* **WHAT IS REQUIRED**
Copy the rows below word for word, starting with the line that contains "scientific name: Hymenocallis littoralis" and continuing through the line that contains "state / province: West Virginia".

* **Extracted data entries**

·····

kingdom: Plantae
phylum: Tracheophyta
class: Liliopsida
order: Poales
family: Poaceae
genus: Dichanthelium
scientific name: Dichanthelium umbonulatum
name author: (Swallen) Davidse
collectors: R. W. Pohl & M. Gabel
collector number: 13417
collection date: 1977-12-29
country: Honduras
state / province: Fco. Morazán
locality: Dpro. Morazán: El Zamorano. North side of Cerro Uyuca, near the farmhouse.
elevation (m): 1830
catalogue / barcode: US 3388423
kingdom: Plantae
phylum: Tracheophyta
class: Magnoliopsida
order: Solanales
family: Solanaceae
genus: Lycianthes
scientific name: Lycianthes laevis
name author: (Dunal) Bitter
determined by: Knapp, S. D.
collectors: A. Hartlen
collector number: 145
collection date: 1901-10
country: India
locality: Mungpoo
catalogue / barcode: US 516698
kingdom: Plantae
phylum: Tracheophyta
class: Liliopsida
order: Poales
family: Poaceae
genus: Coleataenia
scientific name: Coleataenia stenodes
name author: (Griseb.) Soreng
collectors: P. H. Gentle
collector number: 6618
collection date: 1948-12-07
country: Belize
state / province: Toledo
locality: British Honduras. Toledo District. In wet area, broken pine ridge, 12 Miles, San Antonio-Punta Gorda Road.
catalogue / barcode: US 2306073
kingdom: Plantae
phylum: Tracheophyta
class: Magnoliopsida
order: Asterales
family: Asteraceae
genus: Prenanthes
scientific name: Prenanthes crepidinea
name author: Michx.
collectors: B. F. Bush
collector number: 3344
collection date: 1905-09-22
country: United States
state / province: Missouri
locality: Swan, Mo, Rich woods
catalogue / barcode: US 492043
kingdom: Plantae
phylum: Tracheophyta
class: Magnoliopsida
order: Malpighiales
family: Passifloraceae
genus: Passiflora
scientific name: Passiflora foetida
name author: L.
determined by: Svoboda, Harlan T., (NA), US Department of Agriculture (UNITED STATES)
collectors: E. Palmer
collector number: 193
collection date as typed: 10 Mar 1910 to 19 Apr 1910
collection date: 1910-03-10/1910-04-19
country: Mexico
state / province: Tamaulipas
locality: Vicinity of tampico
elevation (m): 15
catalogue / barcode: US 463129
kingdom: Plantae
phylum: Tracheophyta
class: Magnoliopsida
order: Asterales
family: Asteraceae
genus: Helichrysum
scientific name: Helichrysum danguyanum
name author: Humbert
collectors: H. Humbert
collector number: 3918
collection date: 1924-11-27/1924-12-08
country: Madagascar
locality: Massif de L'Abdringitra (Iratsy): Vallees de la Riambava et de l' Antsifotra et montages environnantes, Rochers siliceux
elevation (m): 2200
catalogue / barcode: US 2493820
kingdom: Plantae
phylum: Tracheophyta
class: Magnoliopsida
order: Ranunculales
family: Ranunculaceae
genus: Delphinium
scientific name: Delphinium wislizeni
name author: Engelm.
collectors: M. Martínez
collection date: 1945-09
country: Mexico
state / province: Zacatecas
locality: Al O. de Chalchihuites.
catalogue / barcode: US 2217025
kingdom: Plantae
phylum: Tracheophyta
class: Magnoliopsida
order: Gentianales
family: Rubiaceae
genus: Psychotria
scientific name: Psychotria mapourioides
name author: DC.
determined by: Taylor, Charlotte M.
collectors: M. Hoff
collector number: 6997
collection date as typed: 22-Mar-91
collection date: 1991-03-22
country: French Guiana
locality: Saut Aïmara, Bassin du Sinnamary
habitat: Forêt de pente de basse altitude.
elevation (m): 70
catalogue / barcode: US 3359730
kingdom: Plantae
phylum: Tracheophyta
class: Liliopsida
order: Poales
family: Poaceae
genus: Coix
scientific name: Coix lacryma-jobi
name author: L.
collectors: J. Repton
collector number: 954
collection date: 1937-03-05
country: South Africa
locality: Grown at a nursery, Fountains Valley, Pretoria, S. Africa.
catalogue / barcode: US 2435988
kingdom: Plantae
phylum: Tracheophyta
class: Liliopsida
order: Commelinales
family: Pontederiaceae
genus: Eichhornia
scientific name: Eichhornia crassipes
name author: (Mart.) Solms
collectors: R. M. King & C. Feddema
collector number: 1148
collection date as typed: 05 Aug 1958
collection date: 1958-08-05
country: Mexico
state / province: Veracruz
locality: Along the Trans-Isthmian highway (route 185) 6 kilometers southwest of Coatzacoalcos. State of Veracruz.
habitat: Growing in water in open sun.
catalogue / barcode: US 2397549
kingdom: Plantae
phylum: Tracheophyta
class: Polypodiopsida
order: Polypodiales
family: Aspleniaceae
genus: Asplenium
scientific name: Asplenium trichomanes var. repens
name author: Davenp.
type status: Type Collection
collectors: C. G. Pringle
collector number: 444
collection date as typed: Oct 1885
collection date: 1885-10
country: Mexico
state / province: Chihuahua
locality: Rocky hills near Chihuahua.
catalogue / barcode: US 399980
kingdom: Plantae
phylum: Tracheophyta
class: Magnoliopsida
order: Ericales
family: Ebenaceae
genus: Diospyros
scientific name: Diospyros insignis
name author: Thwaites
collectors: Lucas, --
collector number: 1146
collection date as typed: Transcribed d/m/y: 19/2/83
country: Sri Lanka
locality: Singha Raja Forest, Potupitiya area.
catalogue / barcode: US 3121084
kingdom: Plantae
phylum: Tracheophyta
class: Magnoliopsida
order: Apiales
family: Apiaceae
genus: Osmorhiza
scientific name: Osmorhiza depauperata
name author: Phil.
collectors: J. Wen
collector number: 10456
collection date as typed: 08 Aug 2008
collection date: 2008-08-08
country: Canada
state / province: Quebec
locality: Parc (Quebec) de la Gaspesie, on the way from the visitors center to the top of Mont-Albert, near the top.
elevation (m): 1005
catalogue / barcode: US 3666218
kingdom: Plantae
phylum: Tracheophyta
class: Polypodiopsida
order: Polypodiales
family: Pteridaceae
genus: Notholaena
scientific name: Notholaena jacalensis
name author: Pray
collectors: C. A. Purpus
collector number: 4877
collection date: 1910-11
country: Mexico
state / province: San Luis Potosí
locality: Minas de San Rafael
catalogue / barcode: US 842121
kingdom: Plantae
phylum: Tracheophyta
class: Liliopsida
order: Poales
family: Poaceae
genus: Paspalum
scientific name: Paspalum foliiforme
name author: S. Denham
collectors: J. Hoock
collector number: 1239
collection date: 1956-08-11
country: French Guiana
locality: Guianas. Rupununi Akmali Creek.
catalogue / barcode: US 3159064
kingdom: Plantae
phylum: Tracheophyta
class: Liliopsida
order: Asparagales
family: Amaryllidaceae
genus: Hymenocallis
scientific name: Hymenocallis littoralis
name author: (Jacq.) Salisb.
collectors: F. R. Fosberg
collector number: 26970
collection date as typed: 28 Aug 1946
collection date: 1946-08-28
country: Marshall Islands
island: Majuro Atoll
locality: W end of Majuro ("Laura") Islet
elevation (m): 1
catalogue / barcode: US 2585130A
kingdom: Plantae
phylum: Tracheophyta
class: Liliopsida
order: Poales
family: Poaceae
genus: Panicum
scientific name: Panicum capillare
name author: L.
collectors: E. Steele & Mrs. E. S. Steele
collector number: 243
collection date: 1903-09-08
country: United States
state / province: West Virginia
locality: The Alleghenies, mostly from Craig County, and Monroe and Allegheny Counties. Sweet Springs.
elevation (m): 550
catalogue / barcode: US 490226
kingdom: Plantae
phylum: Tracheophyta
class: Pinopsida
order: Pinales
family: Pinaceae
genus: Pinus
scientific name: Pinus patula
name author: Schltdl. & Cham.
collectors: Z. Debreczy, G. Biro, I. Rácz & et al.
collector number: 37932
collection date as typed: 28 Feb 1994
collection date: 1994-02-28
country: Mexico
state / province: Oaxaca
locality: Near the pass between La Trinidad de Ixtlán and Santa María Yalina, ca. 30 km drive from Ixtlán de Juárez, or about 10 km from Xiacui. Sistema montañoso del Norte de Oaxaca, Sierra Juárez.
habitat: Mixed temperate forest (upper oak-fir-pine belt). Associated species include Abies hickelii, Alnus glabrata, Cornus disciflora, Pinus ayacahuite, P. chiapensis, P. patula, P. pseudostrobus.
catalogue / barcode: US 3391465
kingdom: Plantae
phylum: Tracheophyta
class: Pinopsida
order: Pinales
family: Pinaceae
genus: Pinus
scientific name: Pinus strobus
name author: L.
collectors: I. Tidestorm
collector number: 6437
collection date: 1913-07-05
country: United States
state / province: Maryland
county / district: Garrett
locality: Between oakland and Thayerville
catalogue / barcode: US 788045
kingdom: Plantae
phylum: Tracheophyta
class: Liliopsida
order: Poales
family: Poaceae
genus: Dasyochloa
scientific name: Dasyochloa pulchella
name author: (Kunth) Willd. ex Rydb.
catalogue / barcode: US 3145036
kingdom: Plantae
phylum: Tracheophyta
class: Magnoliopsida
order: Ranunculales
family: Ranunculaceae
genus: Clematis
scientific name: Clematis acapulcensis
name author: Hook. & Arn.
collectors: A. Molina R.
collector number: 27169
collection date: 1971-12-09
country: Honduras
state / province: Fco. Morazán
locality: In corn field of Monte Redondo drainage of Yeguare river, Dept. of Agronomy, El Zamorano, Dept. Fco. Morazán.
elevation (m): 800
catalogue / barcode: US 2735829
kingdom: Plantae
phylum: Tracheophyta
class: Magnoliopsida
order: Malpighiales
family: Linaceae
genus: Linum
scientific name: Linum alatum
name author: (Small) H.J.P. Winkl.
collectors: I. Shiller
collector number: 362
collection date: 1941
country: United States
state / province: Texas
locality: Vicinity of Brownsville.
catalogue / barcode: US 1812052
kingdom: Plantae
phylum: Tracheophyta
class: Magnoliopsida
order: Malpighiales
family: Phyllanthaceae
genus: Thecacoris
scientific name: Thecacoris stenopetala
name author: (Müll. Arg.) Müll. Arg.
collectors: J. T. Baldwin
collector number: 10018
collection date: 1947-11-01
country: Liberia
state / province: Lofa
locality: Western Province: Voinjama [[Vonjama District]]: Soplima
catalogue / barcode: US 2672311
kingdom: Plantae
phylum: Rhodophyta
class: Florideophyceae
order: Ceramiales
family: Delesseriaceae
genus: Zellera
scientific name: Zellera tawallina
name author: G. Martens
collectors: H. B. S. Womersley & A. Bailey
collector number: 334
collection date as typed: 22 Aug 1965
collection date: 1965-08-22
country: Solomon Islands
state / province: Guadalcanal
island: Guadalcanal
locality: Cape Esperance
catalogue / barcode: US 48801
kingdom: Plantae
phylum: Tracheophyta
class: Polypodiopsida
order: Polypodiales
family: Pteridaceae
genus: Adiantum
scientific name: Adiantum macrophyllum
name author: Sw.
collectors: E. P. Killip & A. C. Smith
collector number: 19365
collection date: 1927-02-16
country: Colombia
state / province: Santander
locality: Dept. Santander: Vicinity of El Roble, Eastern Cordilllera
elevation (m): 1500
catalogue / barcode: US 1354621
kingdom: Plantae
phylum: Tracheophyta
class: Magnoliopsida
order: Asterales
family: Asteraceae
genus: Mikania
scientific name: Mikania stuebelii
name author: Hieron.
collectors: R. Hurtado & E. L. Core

·····

* **FINISHED ANSWER**
scientific name: Hymenocallis littoralis
name author: (Jacq.) Salisb.
collectors: F. R. Fosberg
collector number: 26970
collection date as typed: 28 Aug 1946
collection date: 1946-08-28
country: Marshall Islands
island: Majuro Atoll
locality: W end of Majuro ("Laura") Islet
elevation (m): 1
catalogue / barcode: US 2585130A
kingdom: Plantae
phylum: Tracheophyta
class: Liliopsida
order: Poales
family: Poaceae
genus: Panicum
scientific name: Panicum capillare
name author: L.
collectors: E. Steele & Mrs. E. S. Steele
collector number: 243
collection date: 1903-09-08
country: United States
state / province: West Virginia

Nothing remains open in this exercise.